▸ **Stored data entries**
⁂
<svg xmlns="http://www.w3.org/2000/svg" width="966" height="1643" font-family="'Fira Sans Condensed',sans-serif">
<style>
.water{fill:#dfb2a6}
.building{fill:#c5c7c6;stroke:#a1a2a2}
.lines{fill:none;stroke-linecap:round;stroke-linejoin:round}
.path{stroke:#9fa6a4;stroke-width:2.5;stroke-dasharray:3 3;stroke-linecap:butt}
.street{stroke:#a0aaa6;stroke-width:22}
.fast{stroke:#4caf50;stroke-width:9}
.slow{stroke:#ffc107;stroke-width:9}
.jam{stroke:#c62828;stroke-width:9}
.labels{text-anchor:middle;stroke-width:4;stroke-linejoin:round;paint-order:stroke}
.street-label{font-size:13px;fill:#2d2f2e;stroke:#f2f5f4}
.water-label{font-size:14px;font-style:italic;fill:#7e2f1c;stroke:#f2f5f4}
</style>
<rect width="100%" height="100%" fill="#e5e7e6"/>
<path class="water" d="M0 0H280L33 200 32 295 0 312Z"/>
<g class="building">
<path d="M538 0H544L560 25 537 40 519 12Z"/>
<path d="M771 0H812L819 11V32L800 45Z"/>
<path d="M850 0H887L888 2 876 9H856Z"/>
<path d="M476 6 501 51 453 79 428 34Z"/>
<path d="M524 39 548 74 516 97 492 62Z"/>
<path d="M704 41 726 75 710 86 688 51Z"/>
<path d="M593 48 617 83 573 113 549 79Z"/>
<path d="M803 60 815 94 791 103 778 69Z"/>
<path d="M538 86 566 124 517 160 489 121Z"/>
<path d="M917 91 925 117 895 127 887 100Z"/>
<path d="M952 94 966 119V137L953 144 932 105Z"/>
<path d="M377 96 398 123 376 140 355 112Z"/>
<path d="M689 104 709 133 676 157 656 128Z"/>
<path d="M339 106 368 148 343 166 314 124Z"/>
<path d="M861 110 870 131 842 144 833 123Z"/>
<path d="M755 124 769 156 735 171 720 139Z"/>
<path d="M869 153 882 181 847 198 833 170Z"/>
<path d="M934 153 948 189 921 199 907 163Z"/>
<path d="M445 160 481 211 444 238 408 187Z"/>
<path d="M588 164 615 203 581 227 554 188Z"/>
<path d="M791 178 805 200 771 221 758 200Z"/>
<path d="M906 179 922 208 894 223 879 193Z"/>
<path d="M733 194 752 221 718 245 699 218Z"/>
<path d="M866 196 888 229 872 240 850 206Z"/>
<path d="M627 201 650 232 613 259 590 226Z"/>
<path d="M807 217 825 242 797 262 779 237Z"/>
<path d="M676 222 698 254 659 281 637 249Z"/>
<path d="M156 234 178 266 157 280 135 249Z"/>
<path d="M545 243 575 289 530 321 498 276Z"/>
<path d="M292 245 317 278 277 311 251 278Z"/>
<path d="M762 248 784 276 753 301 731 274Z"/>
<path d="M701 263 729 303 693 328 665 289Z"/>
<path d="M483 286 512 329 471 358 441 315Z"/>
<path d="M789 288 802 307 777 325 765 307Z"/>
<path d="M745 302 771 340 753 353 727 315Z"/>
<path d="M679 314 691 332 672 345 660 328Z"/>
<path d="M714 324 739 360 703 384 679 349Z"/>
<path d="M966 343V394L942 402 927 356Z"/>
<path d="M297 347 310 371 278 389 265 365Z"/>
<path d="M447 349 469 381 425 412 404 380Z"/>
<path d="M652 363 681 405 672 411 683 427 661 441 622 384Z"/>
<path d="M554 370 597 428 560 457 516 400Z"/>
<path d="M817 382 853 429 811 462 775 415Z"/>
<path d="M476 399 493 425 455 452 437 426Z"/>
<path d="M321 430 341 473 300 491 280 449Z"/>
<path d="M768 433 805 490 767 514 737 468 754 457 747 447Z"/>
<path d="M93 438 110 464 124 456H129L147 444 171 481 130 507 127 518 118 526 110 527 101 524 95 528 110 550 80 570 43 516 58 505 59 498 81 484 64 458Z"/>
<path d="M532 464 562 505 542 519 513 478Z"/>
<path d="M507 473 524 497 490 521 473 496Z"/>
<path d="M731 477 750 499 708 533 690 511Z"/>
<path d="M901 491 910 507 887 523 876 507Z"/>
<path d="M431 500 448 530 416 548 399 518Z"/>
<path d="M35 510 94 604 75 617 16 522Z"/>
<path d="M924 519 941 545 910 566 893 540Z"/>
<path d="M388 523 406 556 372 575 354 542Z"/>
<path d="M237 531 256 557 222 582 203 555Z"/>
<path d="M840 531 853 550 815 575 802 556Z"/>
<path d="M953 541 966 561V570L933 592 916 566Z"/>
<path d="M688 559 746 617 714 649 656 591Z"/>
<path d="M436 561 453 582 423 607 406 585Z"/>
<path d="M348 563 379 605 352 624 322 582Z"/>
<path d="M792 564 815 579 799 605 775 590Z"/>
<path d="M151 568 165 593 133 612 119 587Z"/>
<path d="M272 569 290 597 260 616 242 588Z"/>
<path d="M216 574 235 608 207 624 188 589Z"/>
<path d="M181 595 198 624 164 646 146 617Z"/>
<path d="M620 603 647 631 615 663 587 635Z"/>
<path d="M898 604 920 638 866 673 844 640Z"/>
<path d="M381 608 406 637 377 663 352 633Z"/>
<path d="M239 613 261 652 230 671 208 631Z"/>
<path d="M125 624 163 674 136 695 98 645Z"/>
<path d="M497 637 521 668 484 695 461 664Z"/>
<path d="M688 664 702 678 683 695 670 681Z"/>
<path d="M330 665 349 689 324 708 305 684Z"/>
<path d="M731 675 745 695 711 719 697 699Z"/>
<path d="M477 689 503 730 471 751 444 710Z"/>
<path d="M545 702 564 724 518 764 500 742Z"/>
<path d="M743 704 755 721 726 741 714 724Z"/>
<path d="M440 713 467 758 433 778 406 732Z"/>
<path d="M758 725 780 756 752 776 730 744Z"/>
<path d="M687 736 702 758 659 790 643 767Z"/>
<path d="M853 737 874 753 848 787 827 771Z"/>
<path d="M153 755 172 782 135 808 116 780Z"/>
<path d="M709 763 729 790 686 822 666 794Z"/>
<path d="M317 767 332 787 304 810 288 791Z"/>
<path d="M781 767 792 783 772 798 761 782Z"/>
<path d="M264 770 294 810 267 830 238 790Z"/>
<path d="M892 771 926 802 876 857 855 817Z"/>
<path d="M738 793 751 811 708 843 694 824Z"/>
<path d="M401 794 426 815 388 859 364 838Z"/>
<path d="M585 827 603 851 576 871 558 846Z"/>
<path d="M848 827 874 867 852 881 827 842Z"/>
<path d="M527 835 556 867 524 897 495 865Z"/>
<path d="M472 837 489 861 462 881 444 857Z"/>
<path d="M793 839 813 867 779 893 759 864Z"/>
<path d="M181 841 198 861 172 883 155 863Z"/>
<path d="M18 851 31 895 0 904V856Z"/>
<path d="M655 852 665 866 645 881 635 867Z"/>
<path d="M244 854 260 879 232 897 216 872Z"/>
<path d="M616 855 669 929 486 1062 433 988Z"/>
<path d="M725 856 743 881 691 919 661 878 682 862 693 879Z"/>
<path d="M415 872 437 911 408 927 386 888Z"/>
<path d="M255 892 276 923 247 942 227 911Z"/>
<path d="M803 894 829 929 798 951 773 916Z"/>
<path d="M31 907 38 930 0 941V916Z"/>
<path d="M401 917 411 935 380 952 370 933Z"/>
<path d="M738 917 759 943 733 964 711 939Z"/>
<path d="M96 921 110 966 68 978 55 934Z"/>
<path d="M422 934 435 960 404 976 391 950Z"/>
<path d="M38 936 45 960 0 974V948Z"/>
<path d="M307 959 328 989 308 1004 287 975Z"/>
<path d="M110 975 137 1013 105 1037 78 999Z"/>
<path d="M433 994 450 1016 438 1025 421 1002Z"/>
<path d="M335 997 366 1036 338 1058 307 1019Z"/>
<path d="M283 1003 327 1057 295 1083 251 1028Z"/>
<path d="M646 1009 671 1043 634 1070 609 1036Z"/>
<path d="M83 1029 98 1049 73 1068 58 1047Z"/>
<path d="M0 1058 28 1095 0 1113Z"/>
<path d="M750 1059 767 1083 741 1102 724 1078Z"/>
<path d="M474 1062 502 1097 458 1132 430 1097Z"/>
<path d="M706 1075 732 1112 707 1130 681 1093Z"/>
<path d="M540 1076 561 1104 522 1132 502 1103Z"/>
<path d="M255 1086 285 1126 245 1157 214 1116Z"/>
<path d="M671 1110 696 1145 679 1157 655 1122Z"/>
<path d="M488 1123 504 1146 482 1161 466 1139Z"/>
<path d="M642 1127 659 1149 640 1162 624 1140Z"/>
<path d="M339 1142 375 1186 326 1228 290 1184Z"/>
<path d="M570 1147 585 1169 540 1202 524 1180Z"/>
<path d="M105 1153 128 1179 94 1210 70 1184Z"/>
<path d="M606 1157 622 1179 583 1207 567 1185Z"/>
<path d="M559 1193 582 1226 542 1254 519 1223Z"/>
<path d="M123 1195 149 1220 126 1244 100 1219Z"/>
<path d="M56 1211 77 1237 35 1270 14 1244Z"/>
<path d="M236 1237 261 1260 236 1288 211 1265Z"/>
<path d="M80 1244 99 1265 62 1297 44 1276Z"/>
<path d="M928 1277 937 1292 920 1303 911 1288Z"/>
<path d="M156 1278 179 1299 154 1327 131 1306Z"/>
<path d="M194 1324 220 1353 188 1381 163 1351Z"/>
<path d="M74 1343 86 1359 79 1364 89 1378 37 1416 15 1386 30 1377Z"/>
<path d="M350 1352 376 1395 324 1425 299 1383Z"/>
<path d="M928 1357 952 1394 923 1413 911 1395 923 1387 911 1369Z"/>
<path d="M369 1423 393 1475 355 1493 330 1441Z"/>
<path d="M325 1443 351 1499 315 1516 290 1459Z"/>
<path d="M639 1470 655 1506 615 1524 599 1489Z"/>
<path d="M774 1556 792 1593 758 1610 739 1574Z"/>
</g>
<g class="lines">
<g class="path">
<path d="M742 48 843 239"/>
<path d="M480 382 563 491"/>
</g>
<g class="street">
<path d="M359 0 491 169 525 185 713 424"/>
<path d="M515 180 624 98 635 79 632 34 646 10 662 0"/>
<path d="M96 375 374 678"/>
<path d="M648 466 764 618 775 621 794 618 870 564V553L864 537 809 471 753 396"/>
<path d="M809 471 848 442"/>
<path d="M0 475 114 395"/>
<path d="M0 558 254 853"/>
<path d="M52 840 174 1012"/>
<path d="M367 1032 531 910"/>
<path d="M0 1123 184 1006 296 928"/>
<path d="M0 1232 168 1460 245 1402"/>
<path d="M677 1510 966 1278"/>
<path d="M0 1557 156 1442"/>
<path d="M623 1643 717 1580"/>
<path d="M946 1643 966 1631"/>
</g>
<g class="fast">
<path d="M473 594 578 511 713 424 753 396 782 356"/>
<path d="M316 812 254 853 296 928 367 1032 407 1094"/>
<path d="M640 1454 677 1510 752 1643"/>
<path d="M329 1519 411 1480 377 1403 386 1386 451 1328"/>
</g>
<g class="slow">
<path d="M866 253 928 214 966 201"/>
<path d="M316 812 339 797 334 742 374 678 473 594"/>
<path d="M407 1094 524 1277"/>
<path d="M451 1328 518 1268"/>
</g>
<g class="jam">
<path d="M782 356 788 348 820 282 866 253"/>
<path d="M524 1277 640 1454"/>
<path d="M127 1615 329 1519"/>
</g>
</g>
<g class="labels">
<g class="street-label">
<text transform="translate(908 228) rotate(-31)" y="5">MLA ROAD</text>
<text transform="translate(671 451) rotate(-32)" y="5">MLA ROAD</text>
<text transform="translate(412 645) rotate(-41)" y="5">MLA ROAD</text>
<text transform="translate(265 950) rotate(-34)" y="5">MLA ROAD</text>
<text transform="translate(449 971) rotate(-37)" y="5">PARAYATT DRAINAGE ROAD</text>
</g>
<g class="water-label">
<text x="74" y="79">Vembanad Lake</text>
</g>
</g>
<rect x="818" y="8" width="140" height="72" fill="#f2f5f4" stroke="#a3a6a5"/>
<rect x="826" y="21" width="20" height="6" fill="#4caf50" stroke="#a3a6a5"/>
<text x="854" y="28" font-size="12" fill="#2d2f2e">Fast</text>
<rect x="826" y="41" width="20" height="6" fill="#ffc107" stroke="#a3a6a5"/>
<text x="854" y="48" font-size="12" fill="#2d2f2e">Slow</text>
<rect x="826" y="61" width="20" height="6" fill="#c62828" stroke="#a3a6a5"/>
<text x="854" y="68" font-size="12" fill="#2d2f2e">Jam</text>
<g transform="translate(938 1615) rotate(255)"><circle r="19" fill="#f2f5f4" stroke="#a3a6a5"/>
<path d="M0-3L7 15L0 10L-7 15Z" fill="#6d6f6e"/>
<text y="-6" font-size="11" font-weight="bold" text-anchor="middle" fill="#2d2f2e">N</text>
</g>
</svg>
⁂
▸ **ACTIVITY**
Scan the entries above for the word "linecap", then copy every line in which it occurs.

▸ **RESPONSE FOR THIS EXERCISE**
.lines{fill:none;stroke-linecap:round;stroke-linejoin:round}
.path{stroke:#9fa6a4;stroke-width:2.5;stroke-dasharray:3 3;stroke-linecap:butt}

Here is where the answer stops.